Achebe strongly backed his native Biafra in the civil war and even toured to speak on its behalf. Echoes of the conflict emerge in his writing, including his collection “Christmas in Biafra and Other Poems.”

The octogenarian remains a towering figure in Nigerian and African literature, though he has been based in the United States in recent years where he has been a professor at Brown University in Rhode Island. He travels infrequently due to a 1990 car accident that left him in a wheelchair.

Achebe’s novel “Things Fall Apart”, about the collision between British colonial rule and Igbo society, remains a landmark work 54 years after its release.

“Just as we read Shakespeare, it’s not possible for any student in this department to graduate without reading the works of Chinua Achebe,” said the head of the English department at the University of Lagos, Adeyemi Daramola.

Earlier in his career, Achebe fiercely criticised Nigerian leaders, notably in his widely read 1983 essay “The Trouble With Nigeria”, whose first sentence is still often cited here.

“The trouble with Nigeria is simply and squarely a failure of leadership,” it reads.
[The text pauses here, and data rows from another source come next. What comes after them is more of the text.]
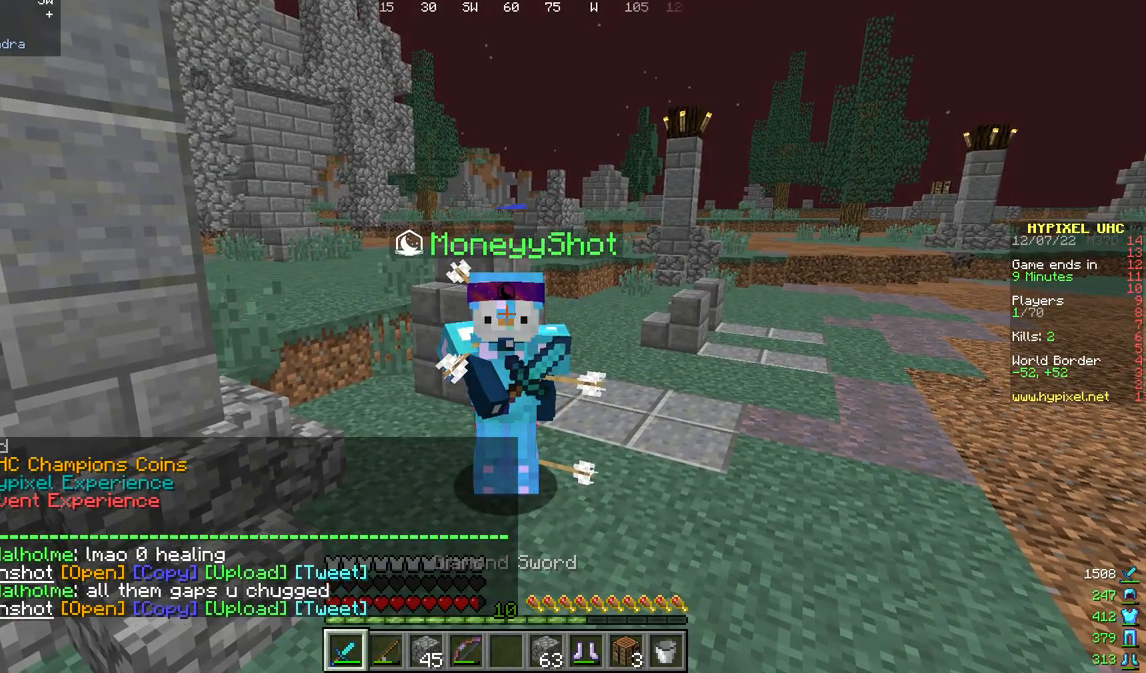
{"keys": [], "mouse": ["right"], "events": []}
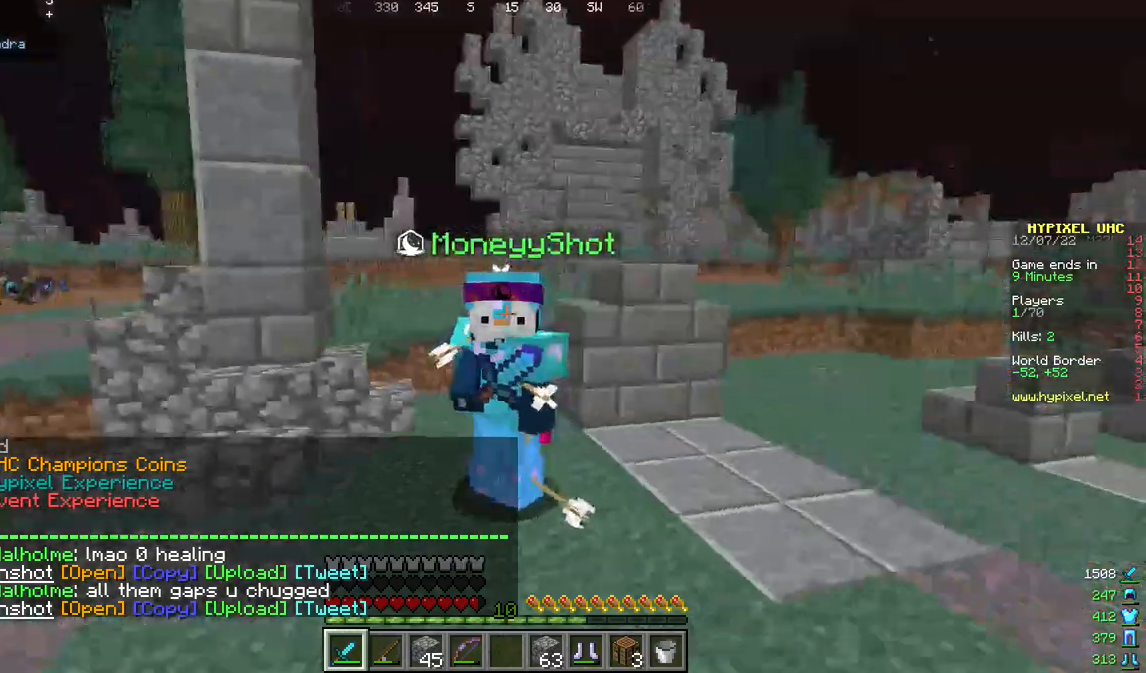
{"keys": [], "mouse": ["right"], "events": [[267, "mouse_left", "down"], [400, "mouse_left", "up"]]}
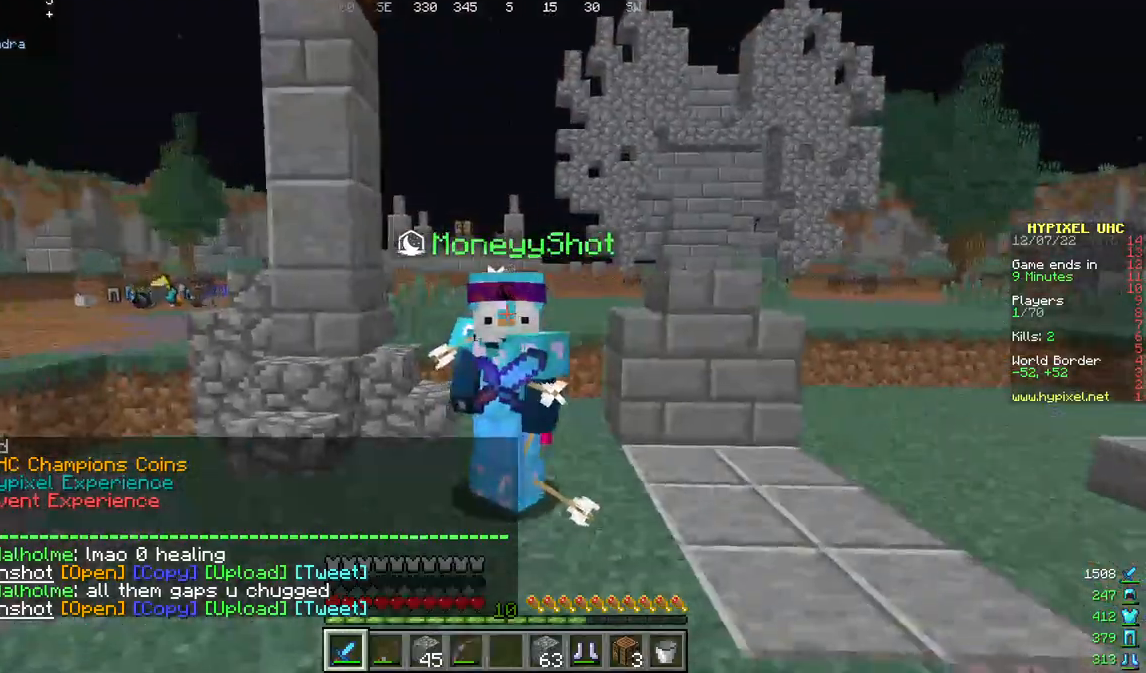
{"keys": [], "mouse": ["left", "right"], "events": [[300, "mouse_left", "down"]]}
Achebe has limited such commentary in recent years, unlike his great Nigerian literary rival Wole Soyinka, the first African to win the Nobel prize for literature, who has stayed on the political front line throughout his career.

However, during January protests over a fuel price hike, Achebe issued “A Statement of Solidarity with the Nigerian People” that gained attention back home.

His legacy is secure in Nigeria but his absence has been felt, said Daramola.

“For Achebe to have been away for so long, we have indeed missed him.”